George Foster - January 12th, 2006
How did weddings suddenly become a high-end, growth industry?
In the 1960s and 1970s, most marriage ceremonies I attended consisted of  barefootin’ on the beach and other creative, casual affairs. The newlyweds gratefully received my standard gift of freshly baked, whole-grain bread along with candles, incense, and love beads from others. 
By 2005, though, more than two million weddings were performed in the U.S. with an average price tag of $25,000 each. Just try bringing a gift of homemade bread to one of these costly, highly choreographed events now. 
I, too, was recently engaged, married, honeymooned and settled into living happily ever. Married life is great, but I found little focus of weddings and the aftermath relates to the groom and his needs. If so, wedding ceremonies would last ten minutes and receptions would go into the wee hours of the morning at a nightclub, filled with billiard games, bratwursts, wild music, and sports on wide-screen TVs.
Even our newspaper has devoted this issue to the theme of brides, wives, and women in general  - what they want and how to get it. Yet, who thinks of the husband... until it is too late? It takes two to tango - grooms are human beings, too. 
As a newlywed and recent groom, no one will ever ask me for marriage advice. I’m going to give it anyway. The following is a post-wedding survival list... for husbands. I only wish someone had passed on these suggestions to me.
First, guys - learn to enjoy showering with cucumber-apricot body lotion or honey nectar oils and the like. Old-fashioned bars of soap apparently are not available to married couples. Just remember, there is nothing wrong with smelling like a coconut when leaving the house in the morning. Other married men are simultaneously marching around like one big salad, proudly emanating scents of the many varieties of fruits and vegetables.   
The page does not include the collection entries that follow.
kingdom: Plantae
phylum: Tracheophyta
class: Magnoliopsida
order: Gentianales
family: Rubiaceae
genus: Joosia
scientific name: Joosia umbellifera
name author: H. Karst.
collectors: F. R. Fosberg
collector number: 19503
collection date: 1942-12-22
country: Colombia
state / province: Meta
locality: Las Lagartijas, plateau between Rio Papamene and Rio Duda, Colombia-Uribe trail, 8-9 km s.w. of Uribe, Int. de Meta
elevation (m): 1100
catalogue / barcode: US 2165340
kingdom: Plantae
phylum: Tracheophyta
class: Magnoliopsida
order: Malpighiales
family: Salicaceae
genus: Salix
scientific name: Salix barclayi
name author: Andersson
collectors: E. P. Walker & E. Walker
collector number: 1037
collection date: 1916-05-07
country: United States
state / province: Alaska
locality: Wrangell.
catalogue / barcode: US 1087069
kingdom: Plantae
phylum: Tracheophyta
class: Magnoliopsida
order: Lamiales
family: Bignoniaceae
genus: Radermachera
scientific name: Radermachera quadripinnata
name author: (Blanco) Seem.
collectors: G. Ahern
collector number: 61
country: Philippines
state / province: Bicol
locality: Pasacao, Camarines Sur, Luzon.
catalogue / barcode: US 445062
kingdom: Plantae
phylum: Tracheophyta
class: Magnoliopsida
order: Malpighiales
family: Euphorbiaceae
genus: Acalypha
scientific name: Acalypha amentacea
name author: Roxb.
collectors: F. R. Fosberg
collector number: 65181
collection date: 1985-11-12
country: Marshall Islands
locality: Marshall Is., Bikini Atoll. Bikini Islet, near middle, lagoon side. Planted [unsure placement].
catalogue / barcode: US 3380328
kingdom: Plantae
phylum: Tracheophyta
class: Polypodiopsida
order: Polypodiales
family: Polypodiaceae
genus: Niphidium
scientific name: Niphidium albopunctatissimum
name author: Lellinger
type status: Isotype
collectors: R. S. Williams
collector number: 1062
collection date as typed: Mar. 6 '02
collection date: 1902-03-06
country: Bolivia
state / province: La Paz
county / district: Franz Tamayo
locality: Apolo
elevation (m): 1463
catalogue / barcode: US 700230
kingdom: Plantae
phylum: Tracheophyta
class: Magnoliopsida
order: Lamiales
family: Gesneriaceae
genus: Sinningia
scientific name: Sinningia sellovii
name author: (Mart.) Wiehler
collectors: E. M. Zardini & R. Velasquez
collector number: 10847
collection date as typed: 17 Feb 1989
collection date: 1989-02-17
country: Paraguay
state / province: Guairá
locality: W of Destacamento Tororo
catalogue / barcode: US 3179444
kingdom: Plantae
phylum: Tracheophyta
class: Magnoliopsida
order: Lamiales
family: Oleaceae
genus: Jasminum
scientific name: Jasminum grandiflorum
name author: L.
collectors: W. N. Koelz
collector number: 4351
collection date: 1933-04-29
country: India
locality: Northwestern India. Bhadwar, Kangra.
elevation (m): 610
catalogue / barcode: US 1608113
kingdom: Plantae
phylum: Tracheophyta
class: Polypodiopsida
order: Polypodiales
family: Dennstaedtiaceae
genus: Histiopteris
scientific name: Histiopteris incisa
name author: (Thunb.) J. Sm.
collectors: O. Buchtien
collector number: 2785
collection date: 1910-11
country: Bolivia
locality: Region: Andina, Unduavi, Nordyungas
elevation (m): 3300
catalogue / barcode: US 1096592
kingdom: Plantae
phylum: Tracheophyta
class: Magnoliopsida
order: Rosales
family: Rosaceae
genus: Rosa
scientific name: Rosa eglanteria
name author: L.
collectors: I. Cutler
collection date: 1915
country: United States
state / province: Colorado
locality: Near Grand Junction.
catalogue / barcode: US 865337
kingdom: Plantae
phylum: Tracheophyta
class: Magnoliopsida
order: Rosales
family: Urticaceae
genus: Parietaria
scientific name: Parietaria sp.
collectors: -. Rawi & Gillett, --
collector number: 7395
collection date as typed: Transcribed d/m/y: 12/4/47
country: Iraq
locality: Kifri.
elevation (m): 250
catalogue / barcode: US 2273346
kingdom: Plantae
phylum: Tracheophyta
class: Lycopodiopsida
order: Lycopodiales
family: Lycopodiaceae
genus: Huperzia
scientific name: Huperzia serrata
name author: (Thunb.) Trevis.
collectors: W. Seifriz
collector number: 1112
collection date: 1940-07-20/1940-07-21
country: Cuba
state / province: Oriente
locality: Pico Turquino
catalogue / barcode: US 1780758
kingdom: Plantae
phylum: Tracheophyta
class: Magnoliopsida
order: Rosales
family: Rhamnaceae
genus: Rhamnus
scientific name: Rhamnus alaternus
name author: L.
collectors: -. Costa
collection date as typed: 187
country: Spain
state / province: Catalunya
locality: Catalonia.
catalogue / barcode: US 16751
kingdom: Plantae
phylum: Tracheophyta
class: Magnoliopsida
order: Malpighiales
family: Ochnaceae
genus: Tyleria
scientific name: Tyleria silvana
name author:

Also, now is the time to discover the joys of diversifying your wardrobe. My approach previously focused on an efficient lifestyle: wearing the same jeans and tee-shirts everyday until a little ripe or worn out. I found this simplified strategy saved on laundry and clothing costs, not to mention valuable time in decision-making. 
My wife’s gifts of clothing and strong suggestions gradually resulted in me seeing the light - I now change my clothes EVERY DAY. I also wear sweaters, clean underwear, and am thinking about learning to iron. My progress has advanced to the point of spending seconds each day coordinating the colors of my wardrobe ensemble. All bachelors out there should begin doing the same.
The satisfaction gained from doing domestic chores was another important lesson for me. Before marriage, I didn’t realize the benefits of scrubbing bathrooms and sweeping floors more than once a decade. Who would have guessed that making the bed each morning could be such a delight?  Despite a previous aversion to washing dishes after each meal, I now enjoy performing this task - almost as much as cleaning bathrooms and making the bed.
My most important suggestion for those being healed of bachelorhood is to find an excellent partner like I did. Despite the adjustments mentioned above, I married Northern Michigan’s sweetest, kindest woman. 
And she definitely deserves a purple heart for attempting to civilize me.